Perjalanan Hijrah Nabi Ibrahim

Loading

Dr. Muhammad Isa Anshory, M.P.I.

Raja Namrud menyaksikan eksekusi terhadap Nabi Ibrahim. Dari sela-sela api yang berkobar-kobar, ia melihat Nabi Ibrahim duduk dengan tenang. Api itu ternyata tidak mampu membakar tubuh Nabi Ibrahim. Dengan kuasa Allah, Nabi Ibrahim keluar dari kobaran api dengan selamat.

Melihat peristiwa itu, beberapa orang Babilonia menyatakan beriman terhadap agama yang didakwahkan oleh Nabi Ibrahim. Mereka meninggalkan penyembahan terhadap berhala, kemudian berserah diri sepenuhnya kepada Allah. Di antara mereka yang beriman adalah keponakan Nabi Ibrahim sendiri, Luth, dan saudari sepupu beliau, Sarah, yang kemudian menjadi istrinya.

Hijrah ke Harran

Tidak lama setelah menikah dengan Sarah, Nabi Ibrahim berhijrah ke negeri kaum Kan‘an. Selain istrinya, sang ayah; Azar atau Tarukh, dan Luth ikut juga berhijrah. Mereka pun sampai di Harran (sekarang berada di Turki). Penduduk Harran menyembah bintang dan berhala.

Nabi Ibrahim mendakwahi mereka agar meninggalkan semua sesembahan itu dan hanya menyambah Allah semata. Ia juga mendakwahi ayahnya dengan sungguh-sungguh. Akan tetapi, sang ayah tetap berada dalam keyakinannya dan tidak mau mengikuti dakwah Nabi Ibrahim hingga ajal menjemputnya. Azar meninggal di Harran dalam usia 250 tahun.

Hijrah ke Syam

Dari Harran, Nabi Ibrahim melanjutkan perjalanan hijrahnya ke negeri Syam. Ia ditemani oleh istrinya, Sarah, dan keponakannya, Luth. Sarah semula adalah wanita mandul. Ia tidak mempunyai anak seorang pun. Di negeri yang diberkati itu, Allah kelak memberinya seorang anak yang akan menurunkan para nabi dan rasul.

Hal ini sebagai pemuliaan dari Allah kepada Nabi Ibrahim yang telah meninggalkan negerinya beserta karib kerabatnya untuk berhijrah di jalan Allah. Ia melakukan itu agar bisa fokus beribadah kepada Allah dan mendakwahi umat manusia kepadanya. Ia akhirnya menyampaikan risalah dari Tuhannya di negeri Syam. Adapun Luth, Allah mengutusnya sebagai rasul kepada penduduk Soddom.
::::
* Soal Latihan:
a: Tentukan apakah setiap pernyataan berikut sesuai dengan teks tentang hijrah Nabi Ibrahim: (i) Azar ikut berhijrah bersama Nabi Ibrahim; (ii) penduduk Harran hanya menyembah berhala; (iii) Sarah sudah mempunyai anak ketika tiba di negeri Syam. Jawab ya atau tidak untuk masing-masing dan kutip kata-kata teks yang menentukannya.
b: Tuliskan ulang bagian teks tentang hijrah Nabi Ibrahim antara "Hal ini sebagai" dan "kepada penduduk Soddom.", keduanya termasuk.

* Cuplikan Data:
::::
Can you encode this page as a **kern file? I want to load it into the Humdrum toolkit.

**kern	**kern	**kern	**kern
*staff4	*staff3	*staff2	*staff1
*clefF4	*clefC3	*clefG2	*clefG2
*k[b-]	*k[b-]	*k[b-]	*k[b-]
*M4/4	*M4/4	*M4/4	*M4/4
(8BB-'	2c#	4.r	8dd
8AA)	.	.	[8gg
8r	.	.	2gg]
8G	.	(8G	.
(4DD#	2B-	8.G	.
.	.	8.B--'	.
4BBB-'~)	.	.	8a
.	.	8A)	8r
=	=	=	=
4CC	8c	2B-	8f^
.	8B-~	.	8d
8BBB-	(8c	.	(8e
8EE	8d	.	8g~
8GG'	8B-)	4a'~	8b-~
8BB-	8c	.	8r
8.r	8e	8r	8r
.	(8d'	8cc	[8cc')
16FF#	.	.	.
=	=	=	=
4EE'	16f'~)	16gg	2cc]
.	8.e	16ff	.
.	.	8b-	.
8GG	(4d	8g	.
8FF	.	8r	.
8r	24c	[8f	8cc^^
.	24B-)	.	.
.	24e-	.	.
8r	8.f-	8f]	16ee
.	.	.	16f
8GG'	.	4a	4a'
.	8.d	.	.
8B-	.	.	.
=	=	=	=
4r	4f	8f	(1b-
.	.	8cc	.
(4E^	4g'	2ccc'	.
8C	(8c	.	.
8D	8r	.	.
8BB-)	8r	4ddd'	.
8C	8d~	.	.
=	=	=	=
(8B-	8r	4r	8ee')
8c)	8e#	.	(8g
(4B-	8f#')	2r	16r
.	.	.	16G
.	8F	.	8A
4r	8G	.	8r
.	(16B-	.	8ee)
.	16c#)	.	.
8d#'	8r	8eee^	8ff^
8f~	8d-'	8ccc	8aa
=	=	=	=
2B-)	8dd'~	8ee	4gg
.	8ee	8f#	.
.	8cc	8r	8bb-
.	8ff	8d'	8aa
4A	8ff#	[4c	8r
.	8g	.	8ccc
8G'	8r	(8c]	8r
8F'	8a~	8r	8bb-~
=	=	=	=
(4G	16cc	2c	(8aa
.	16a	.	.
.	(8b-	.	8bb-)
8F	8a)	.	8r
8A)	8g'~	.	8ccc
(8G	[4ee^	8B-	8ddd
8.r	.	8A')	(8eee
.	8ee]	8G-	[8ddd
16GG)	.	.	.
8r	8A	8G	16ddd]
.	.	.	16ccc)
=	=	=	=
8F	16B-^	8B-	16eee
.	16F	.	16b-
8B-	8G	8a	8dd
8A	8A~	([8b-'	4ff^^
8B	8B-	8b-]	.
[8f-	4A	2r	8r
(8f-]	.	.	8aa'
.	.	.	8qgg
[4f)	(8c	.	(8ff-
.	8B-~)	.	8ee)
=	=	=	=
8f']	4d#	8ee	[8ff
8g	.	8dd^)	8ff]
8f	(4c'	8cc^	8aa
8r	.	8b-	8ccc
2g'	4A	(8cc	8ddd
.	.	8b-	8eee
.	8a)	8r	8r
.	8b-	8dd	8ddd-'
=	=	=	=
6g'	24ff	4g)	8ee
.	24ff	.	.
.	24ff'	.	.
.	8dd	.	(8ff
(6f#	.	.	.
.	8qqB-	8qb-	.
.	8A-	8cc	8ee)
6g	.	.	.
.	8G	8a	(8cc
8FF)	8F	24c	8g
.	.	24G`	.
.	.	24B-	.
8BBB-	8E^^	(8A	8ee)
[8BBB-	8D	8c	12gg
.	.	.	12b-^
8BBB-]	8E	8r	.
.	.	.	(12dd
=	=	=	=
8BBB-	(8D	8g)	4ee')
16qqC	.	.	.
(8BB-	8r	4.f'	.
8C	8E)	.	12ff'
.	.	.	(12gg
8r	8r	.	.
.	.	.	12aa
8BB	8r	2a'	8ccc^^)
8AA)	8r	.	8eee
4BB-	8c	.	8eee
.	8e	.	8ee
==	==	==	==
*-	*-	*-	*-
::::
* Jawaban per Soal:
a:
(i) Ya. "Selain istrinya, sang ayah; Azar atau Tarukh, dan Luth ikut juga berhijrah."
(ii) Tidak. "Penduduk Harran menyembah bintang dan berhala."
(iii) Tidak. "Ia tidak mempunyai anak seorang pun."

b:
Hal ini sebagai pemuliaan dari Allah kepada Nabi Ibrahim yang telah meninggalkan negerinya beserta karib kerabatnya untuk berhijrah di jalan Allah. Ia melakukan itu agar bisa fokus beribadah kepada Allah dan mendakwahi umat manusia kepadanya. Ia akhirnya menyampaikan risalah dari Tuhannya di negeri Syam. Adapun Luth, Allah mengutusnya sebagai rasul kepada penduduk Soddom.